*** Source passage Section Begins ***

Senate Judiciary Committee Authorizes
Chairman Leahy
To Issue Subpoenas As Part Of Panel’s Ongoing Investigation
Into Mass Firings Of
Prosecutors
Panel
Approves Authorization To
Compel White House And
Justice
Dept.
Documents, Officials
WASHINGTON (Thursday, April 12) -- The Senate
Judiciary Committee on Thursday authorized Chairman Patrick Leahy
(D-Vt.), in consultation with Ranking Member Arlen Specter
(R-Pa.), to issue subpoenas for documents from the White House and the
Department of Justice relating to the panel’s ongoing investigation into the
mass firings and
replacements of eight prosecutors last year.
“We continue to seek cooperation from the
Administration as we try to get to the bottom of an apparent abuse of power
that has allowed politics to corrupt federal law enforcement,” said Leahy.
“There remain several obstacles to the ability of the investigating
committees
to learn the truth about what occurred with these firings and why. The
selectivity and incompleteness of the highly redacted set of documents we
have received so far from the Department of Justice present one set of
obstacles.”
Leahy continued:
“The refusal of the White House to provide relevant documents
and access to White House staff who played a role in these firings and
replacements are other
obstacles.
The announcement by the White House last night that they and
the Republican National Committee have lost an undisclosed number of
relevant emails that political operatives were using on RNC accounts
presents yet another obstacle. I am beginning to wonder whether the White
House has any interest in the American people learning the truth about these
matters.”
The authorization approved Thursday covers all
documents in the possession, control or custody of the Department of Justice
and the White House related to the committee’s ongoing investigation.
Another authorization for subpoenas was approved by the committee for J.
Scott Jennings, Special Assistant to the President and Deputy Director of
Political Affairs; and William E. Moschella, Principal Associate Deputy
Attorney General.
The Committee is expected to vote on a similar
authorization next week for Sara M. Taylor, Deputy Assistant to the
President and Director of Political Affairs.
Below is Chairman Leahy’s statement from the
Committee’s Executive Business Meeting earlier today.
Statement Of Senator
Patrick Leahy,
Chairman, Committee On The Judiciary
Executive Business Meeting
April 12, 2007


Today, the Committee proceeds to consider
authorizations for subpoenas in connection with our investigations into the
mass firings of U.S. Attorneys around the country. The Committee is seeking
a more thorough production of relevant documents from the Department of
Justice, documents from the White House and testimony of William Moschella,
who is currently at the Department of Justice, and Scott Jennings, who
remains a deputy of Karl Rove at the White House.

*** Source passage Section Ends ***
*** Data extract Section Begins ***

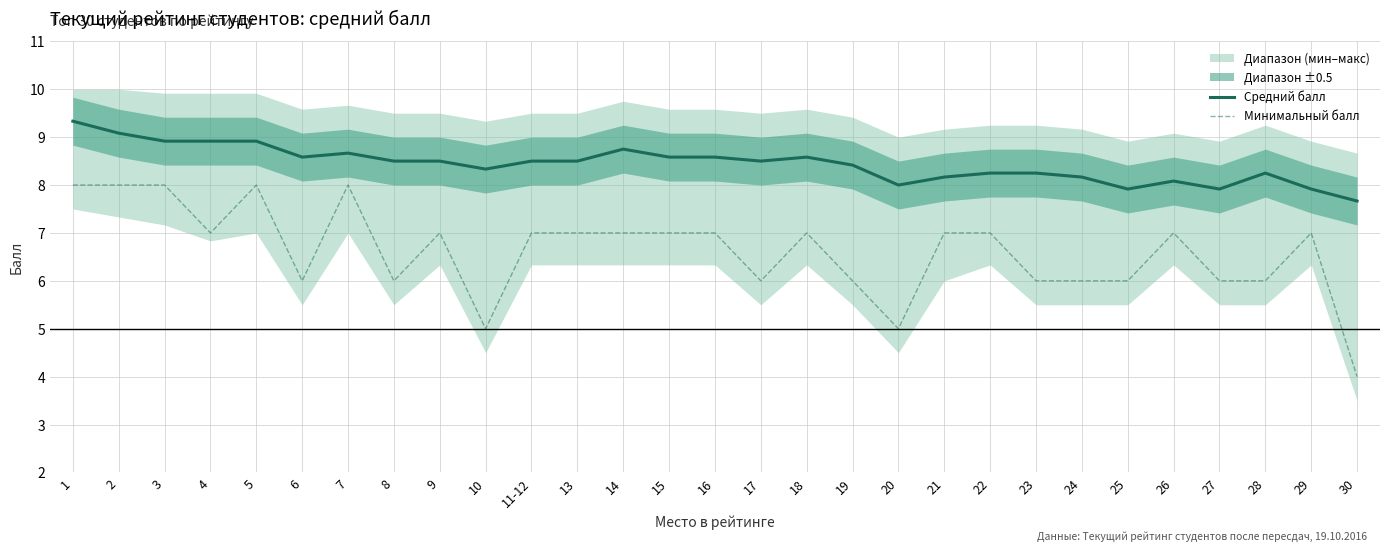

At which label does Минимальный балл reach its minimum?

30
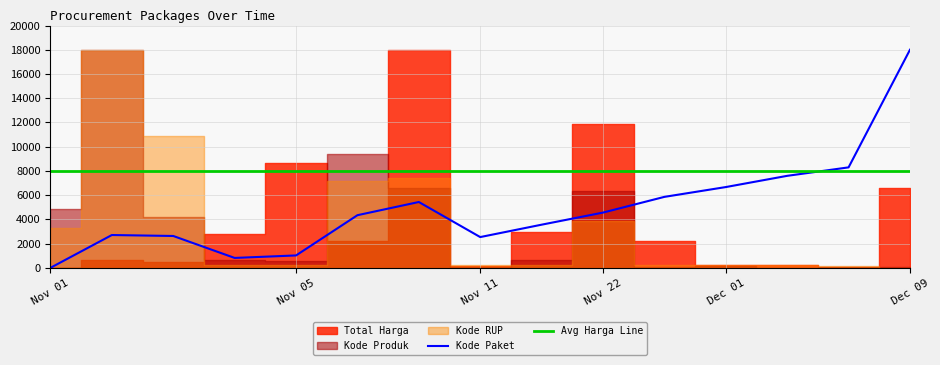

True or false: Avg Harga Line and Kode Paket intersect in this chart.

True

*** Data extract Section Ends ***

Required actions »
- 1) Retype the stretch from "The announcement by" through "committee for J." in the press release on the prosecutor firings.
- 2) Name every person mentioned in the press release on the prosecutor firings.
- 3) Extend the press release on the prosecutor firings, picking up after its last sentence.

Results by task »
- 1)
The announcement by the White House last night that they and
the Republican National Committee have lost an undisclosed number of
relevant emails that political operatives were using on RNC accounts
presents yet another obstacle. I am beginning to wonder whether the White
House has any interest in the American people learning the truth about these
matters.”
The authorization approved Thursday covers all
documents in the possession, control or custody of the Department of Justice
and the White House related to the committee’s ongoing investigation.
Another authorization for subpoenas was approved by the committee for J.

- 2)
Patrick Leahy
Arlen Specter
J. Scott Jennings
William E. Moschella
Sara M. Taylor
Karl Rove

- 3)
We continue to seek cooperation from the
Administration as we try to get to the bottom of an apparent abuse of power
that has allowed politics to corrupt federal law enforcement. There remain
several obstacles to the ability of the investigating Committees to learn
the truth about what occurred with these firings and why. The selectivity
and incompleteness of the highly redacted set of documents we have received
so far from the Department of Justice present one set of obstacles. The
refusal of the White House to provide relevant documents and access to White
House staff who played a role in these firings and replacements are others.
The announcement by the White House last night that they and the Republican
National Committee have lost an undisclosed number of relevant e-mails that
political operatives were using on RNC accounts presents yet another
obstacle. I am beginning to wonder whether the White House has any interest
in the American people learning the truth about these matters.
By authorizing subpoenas for documents and for
two more individuals shown to be involved through testimony and documents
obtained in the course of the investigation, the Committee maintains its
flexibility so that we can do a thorough investigation not only into the
firing of the U.S. attorneys, but also into the politicization of the entire
process for hiring and firing them.
Next week we are scheduled to hold another
oversight hearing with Attorney General Gonzales. Since his last testimony
before the Committee, we have heard sworn testimony from former United
States Attorneys forced from office and from D. Kyle Sampson, until last
month the Attorney General’s chief of staff. That testimony sharply
contradicted the accounts of the plan to replace U.S. Attorneys testified to
by the Attorney General on January 18, 2007 and by Deputy Attorney General
McNulty on February 6, 2007, as well as the denials of involvement from the
White House and from the Attorney General’s March 13, 2007 press
conference.
A growing number of Senators, both Republican
and Democratic, have called for the Attorney General’s resignation. Likewise
Members of the House of Representatives and other current and former public
officials, both Republican and Democratic, have called for his resignation.
The President determines the standard of conduct, candor, competence and
effectiveness for his Administration. President Bush and his spokespeople
continue to tell the American people that the Attorney General enjoys his
confidence and support, so the Attorney General must represent the standards
this President expects.
I want the American people to have a Justice
Department and United States Attorneys offices that enforce the law without
regard to political influence and partisanship. I want the American people
to have confidence in federal law enforcement and I want our federal law
enforcement officers to have the independence they need to be effective and
merit the trust of the American people.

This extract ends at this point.